As you pay your mortgage each month there will come a time where the thought of refinancing comes into pay. You toy with the idea or dismiss it as a bad idea only to have the thought again later. You should never make any major decision like this quickly or without enough thought and planning. The questions should not only be to refinance or not but when, how and why.

A major consideration is the current rates compared to the rates you are paying. If your current interest rates on your mortgage are higher than what you are paying then refinancing may not be a good idea. Exceptions to this include when you have a large balloon payment coming due that you cant meet or are desperate for cash our refinancing.

It used to be a commonly quoted rule that a 2 percent drop will make a refinance worthwhile. Today a smaller drop of even 1/2 to 1 percent may make refinancing a real money saver. This is especially true of longer-term homes and loans with a variable rate where you have seen the current ra tes lower than your variable rate. A drop of even one percent can make a difference of $100.00 a month or $20,000 or $40,000 over the life of a 30-year loan.

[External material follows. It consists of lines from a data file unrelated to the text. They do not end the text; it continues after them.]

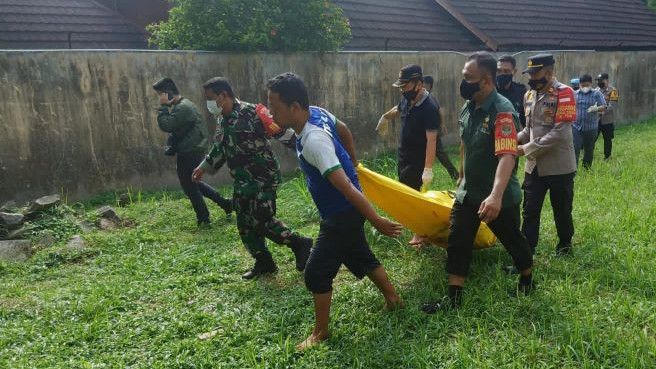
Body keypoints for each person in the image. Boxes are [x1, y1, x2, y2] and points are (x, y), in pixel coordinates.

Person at [266, 72, 403, 350]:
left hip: (341, 213)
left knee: (316, 273)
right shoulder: (316, 112)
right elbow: (344, 129)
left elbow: (348, 190)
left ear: (294, 108)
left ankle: (320, 333)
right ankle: (393, 299)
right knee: (359, 253)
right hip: (344, 211)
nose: (270, 113)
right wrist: (352, 160)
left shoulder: (315, 142)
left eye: (275, 108)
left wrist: (376, 220)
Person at [422, 52, 534, 313]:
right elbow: (465, 142)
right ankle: (454, 298)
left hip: (498, 195)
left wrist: (495, 196)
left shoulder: (503, 111)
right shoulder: (468, 106)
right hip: (468, 193)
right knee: (458, 240)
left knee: (512, 241)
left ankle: (527, 276)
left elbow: (507, 155)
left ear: (485, 81)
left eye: (468, 78)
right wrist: (461, 173)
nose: (463, 82)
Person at [192, 77, 313, 280]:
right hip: (242, 180)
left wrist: (308, 152)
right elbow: (220, 147)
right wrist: (203, 167)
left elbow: (283, 132)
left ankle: (299, 243)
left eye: (211, 98)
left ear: (223, 96)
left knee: (262, 220)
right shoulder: (222, 118)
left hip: (263, 177)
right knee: (245, 224)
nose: (209, 103)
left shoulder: (253, 112)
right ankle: (263, 262)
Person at [515, 54, 577, 260]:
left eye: (535, 72)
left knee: (561, 210)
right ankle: (526, 252)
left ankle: (565, 244)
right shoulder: (529, 96)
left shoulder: (565, 93)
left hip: (560, 166)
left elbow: (560, 133)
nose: (531, 77)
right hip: (534, 166)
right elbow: (529, 129)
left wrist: (526, 149)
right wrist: (512, 141)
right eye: (529, 73)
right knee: (530, 211)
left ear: (549, 72)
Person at [153, 77, 232, 226]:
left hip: (190, 150)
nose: (159, 98)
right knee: (194, 182)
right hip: (192, 148)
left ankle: (204, 218)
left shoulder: (183, 107)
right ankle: (225, 204)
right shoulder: (183, 105)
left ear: (168, 93)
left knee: (189, 186)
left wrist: (163, 107)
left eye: (160, 95)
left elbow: (166, 125)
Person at [377, 65, 439, 246]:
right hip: (404, 155)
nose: (403, 90)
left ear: (419, 84)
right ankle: (421, 230)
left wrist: (428, 169)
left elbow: (432, 140)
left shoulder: (429, 107)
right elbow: (398, 109)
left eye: (406, 86)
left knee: (412, 197)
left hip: (418, 159)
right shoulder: (407, 98)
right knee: (407, 194)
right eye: (401, 86)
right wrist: (386, 117)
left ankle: (421, 234)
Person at [424, 75, 459, 180]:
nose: (421, 86)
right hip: (426, 131)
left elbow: (440, 111)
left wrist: (442, 124)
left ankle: (455, 175)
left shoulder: (430, 98)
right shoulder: (423, 97)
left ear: (429, 86)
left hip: (433, 131)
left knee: (441, 154)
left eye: (423, 84)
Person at [573, 74, 606, 169]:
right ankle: (573, 169)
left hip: (591, 127)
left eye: (586, 85)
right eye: (582, 85)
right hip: (576, 126)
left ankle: (586, 168)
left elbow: (604, 107)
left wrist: (596, 108)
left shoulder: (596, 94)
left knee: (589, 149)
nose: (584, 87)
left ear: (591, 84)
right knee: (575, 148)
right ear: (579, 85)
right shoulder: (575, 94)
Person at [496, 55, 528, 128]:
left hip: (513, 136)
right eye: (499, 71)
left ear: (514, 71)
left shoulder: (520, 91)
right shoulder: (490, 90)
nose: (502, 74)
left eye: (506, 71)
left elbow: (524, 120)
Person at [596, 73, 619, 160]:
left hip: (607, 120)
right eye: (598, 80)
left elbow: (613, 105)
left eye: (601, 80)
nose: (599, 82)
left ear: (607, 80)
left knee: (607, 139)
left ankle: (607, 156)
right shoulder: (596, 90)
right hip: (597, 119)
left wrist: (601, 110)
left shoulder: (613, 90)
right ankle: (589, 154)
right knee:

Consider how long you will be with your current home before you consider refinancing your mortgage. You will have to pay some money up front when refinancing. Some of the things you will have to pay for are points, closing cost and possibly another down payment. If you plan to stay in your home for only a short time then the up-front cost of refinancing will not be met over the time you will keep your new home.

For instance you play to stay in your home for 5 more years. The rates dropped a full point and will save you $150 per month. The cost to refinance is $3,000 including closing cost and points. At $150 per month it will take 20 months to break even. After you make the new payment for those 20 months you will then start to save money on the total cost of your home. At 40 months you will have not only broken even but saved $3,000 and at 60 months, or 5 years, you will have saved a total of $6,000.

Another consideration of when to refinance is your credit. Just like when you buy a home you will want to fix any anomalies on your credit report. You will also want to reduce your total amount of debt by paying off smaller loans and credit lines.

Starting early on your refinance project will help you patiently watch for better rates, clear up your credit report and save up money for the points and closing cost. You may want to start as much as a year ahead of time with your planning and savings. Make sure all of the math works out to saving you money before you commit to refinancing your mortgage.